***** Provided data

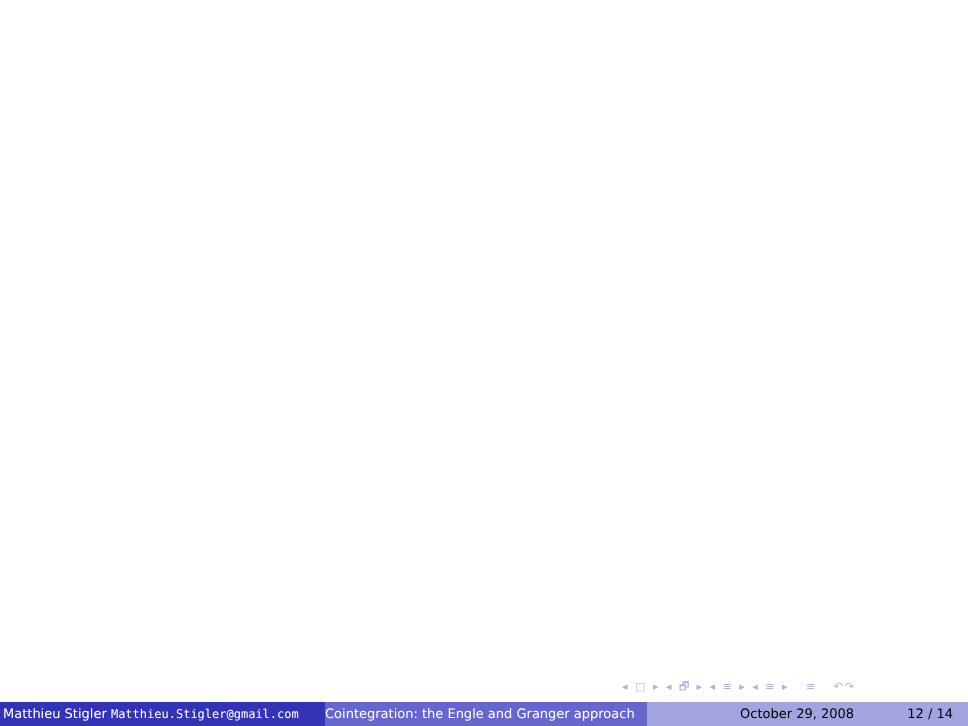◂ □ ▸ ◂ 🗗 ▸ ◂ ≡ ▸ ◂ ≡ ▸ ≡ ↶↷
Matthieu Stigler Matthieu.Stigler@gmail.com
Cointegration: the Engle and Granger approach
October 29, 2008 12 / 14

**********

_What you are asked to do_. Where pictures appear, skip them and transcribe all other material word for word.

_Task result_.
◂ □ ▸ ◂ 🗗 ▸ ◂ ≡ ▸ ◂ ≡ ▸ ≡ ↶↷
Matthieu Stigler Matthieu.Stigler@gmail.com
Cointegration: the Engle and Granger approach
October 29, 2008 12 / 14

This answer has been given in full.